● **Exercise inputs**
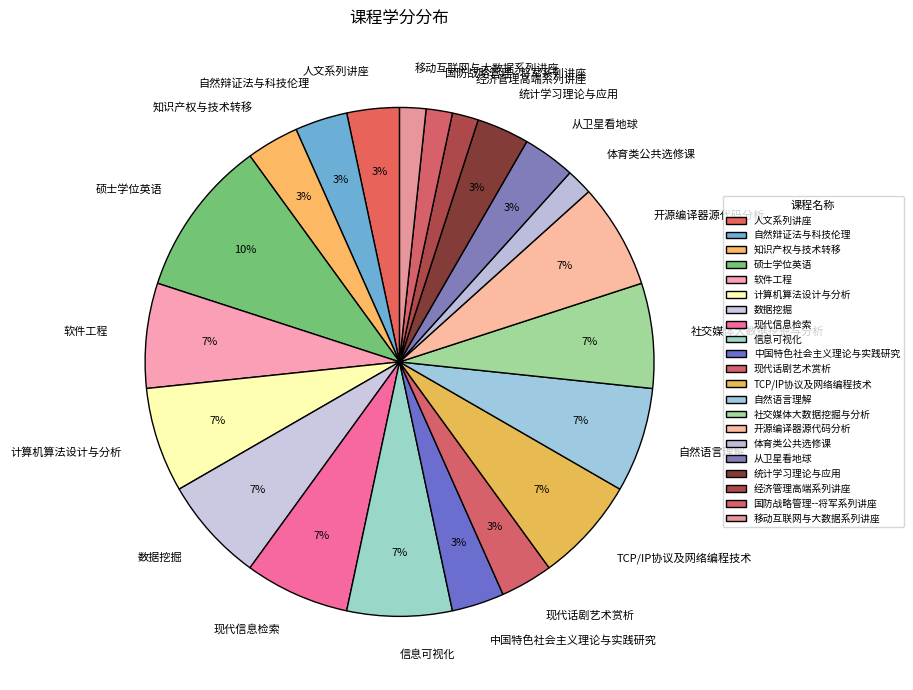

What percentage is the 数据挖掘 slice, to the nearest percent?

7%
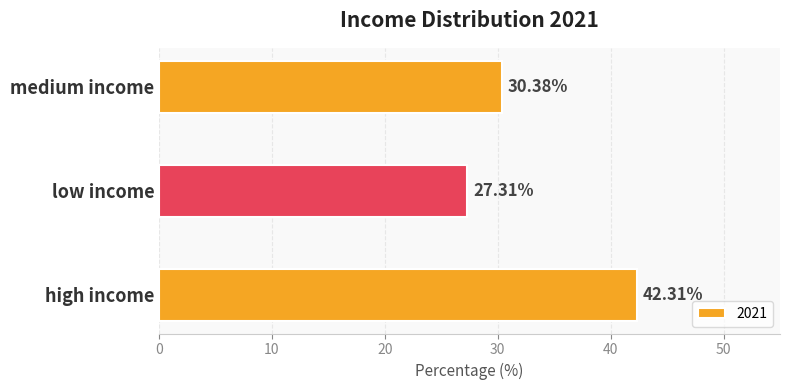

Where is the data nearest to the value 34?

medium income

--

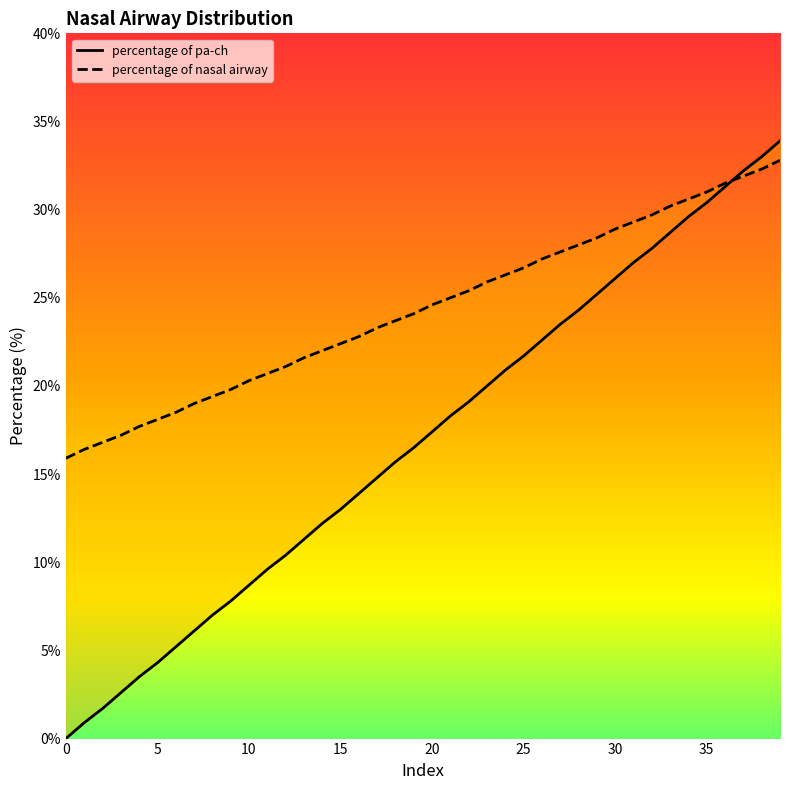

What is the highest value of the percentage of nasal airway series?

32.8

● **Required action**
Copy the rows from the line that has "What percentage is" through the line that has "Where is the data nearest to the value 34?", including both of those lines. Leave out the pictures.

● **Task solution**
What percentage is the 数据挖掘 slice, to the nearest percent?

7%

Where is the data nearest to the value 34?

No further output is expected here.